Fight the lies

NGO Monitor’s Gerald Steinberg talks about the “narrative war”:

The narrative war is as old as the attacks by Arab armies and terror attacks. Following the failure of the 1948 invasion to destroy the nascent Jewish state, Arab leaders began a massive effort to rewrite these events. The process was repeated in 1967, when Egyptian president Gamal Abdel Nasser’s moves to wipe Israel off the map were turned into a “war of occupation.” By repeating the myths and slogans enough times, and aided by the use of oil wealth, intimidation and terror, this strategy has gradually succeeded.

The narrative war, which has conquered Europe and is moving to North America, begins with the false history covering the Mandate period, from the Balfour Declaration through the 1947 UN partition plan. This version portrays Israel as a Jewish “colonization project” forced on the Arabs by European anti-Semitism and guilt after the Holocaust, as well as Jewish power and manipulation (as reflected in the Protocols of the Elders of Zion). The violent Arab rejection of the original “two states for two peoples” proposal, and the continued refusal to accept a Jewish state, regardless of borders, has been removed from these histories.

In the narrative, the Palestinians are always innocent victims – by definition – and Israel is painted as the powerful and manipulative aggressor. Refugees from wars initiated by the Arabs became the object of international sympathy, provided by an international support system with massive budgets that reinforce the narrative. The United Nations Relief and Works Agency, which is “commemorating 60 years” of existence, insures that the hatred is perpetuated.

In contrast, the almost equal number of Jewish refugees [actually, a greater number — ed.] who fled Arab attacks has disappeared from the history books – Jewish refugees are inconsistent with the narrative.

This simpleminded dichotomy – Palestinian victims and Jewish aggressors – works well with Western (particularly but not only European) academics, intellectuals, journalists, diplomats, NGO human rights campaigners and political leaders – particularly from the liberal end of the spectrum. And European governments, including the carefully hidden mechanisms of the European Commission, fund the narrative wars through anti-Israel NGOs that receive money under the misleading headlines of “human rights” and “peace partnerships.” On the basis of these images, whenever Israel responds to attacks, the flood of condemnations follow – including false claims of “war crimes,” “collective punishment” and “humanitarian crisis.”

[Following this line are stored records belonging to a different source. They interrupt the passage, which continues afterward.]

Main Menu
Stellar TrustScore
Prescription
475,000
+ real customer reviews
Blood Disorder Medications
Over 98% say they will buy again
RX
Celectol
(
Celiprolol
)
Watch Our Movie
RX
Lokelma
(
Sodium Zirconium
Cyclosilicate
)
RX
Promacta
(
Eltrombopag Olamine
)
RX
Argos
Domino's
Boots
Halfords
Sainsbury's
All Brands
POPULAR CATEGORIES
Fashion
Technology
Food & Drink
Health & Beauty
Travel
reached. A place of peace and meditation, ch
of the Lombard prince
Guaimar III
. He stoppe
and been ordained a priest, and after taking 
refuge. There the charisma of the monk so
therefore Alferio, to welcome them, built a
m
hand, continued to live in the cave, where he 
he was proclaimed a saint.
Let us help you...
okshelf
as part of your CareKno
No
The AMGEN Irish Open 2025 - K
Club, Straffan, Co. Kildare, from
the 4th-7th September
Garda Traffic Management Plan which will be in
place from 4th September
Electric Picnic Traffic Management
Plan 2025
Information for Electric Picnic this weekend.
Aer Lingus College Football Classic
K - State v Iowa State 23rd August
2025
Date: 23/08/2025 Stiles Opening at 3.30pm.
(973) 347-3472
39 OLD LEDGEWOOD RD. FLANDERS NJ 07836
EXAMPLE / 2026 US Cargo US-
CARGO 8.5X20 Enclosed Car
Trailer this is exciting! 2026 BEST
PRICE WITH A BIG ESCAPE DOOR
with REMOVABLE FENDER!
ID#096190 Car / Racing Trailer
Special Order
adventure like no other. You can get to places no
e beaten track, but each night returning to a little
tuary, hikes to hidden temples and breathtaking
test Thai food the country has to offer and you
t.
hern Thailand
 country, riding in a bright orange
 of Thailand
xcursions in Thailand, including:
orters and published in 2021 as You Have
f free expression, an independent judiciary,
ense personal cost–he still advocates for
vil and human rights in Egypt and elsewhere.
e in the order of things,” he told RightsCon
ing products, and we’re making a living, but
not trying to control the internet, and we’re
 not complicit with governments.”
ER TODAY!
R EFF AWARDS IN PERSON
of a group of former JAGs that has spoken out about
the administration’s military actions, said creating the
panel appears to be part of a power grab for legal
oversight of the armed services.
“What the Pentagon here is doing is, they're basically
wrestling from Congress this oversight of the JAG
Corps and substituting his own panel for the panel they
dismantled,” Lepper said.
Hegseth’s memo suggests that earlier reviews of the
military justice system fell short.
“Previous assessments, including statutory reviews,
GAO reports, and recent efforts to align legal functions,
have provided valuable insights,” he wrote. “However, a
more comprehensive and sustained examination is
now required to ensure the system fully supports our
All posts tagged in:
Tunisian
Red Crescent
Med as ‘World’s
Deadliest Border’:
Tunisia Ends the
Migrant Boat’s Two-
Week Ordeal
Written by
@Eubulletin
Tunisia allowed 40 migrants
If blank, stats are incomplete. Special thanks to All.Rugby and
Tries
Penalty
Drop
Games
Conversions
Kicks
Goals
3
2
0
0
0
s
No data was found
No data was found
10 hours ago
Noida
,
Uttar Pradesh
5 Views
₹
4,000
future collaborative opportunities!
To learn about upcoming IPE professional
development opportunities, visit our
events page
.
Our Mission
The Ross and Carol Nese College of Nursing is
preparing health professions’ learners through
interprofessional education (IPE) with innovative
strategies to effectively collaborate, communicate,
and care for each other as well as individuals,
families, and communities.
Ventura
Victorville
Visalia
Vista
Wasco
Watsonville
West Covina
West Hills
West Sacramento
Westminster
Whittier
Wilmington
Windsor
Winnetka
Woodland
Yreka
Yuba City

In Jerusalem, the narrative war has adopted the Arab version, which eliminates 3,000 years of Jewish history as well as the [Jordanian] occupation and systematic desecration of the 1948-1967 period. The EU gives large sums to organizations like Ir Amim and B’Tselem that produce their tendentious reports which are copied and published by the European Commission in order to further demonize Israel. This is the political equivalent of a Ponzi scheme – money is provided to generate anti-Israel reports that justify providing more money, without any external checks or accountability. [my emphasis]

There are also North American sources of money for the campaign, such as the New Israel Fund (NIF), etc.

We know that the first step toward the elimination of Israel is its delegitimization.  Although Europeans and other sophisticated actors will not (at least publicly) call for the annihilation of the Jews in Palestine by Hezbollah rockets or Iranian nukes, the atmosphere created by the falsification of history and current events may very well prevent international action to forestall these possibilities.

There is also a degradation of the quality of life in Israel caused by reduced physical security as a result of concessions forced by international pressure, economic and social effects of the boycott/divestiture movements, etc. Israel’s enemies are thinking long term: it’s common to hear Arabs say “it took 200 years to get the crusaders out of Palestine”.

The so-called ‘nakba law’ to forbid Israeli citizens from observing the birth of Israel as a catastrophe is a response to the popularity of the Arab narrative. Such a law would be very difficult to enforce and probably on balance have negative PR consequences without affecting attitudes; but one can understand the motivation of its supporters.

The NGO campaign is just another front in the broader information war. Israel should not abandon the field in this area either.

  • Israel should publicly call out the EU, document the campaign and trace out the money flows. It should demand a UN resolution condemning it and insisting that it be stopped. Of course, no such resolution would pass, but silence is not an option.
  • Israel should take serious steps to set up a world-class news and information facility, comparable to Al-Jazeera. As I’ve said countless times, a country with the world’s best air force and a superb high-tech sector can do this. All that’s needed is the will.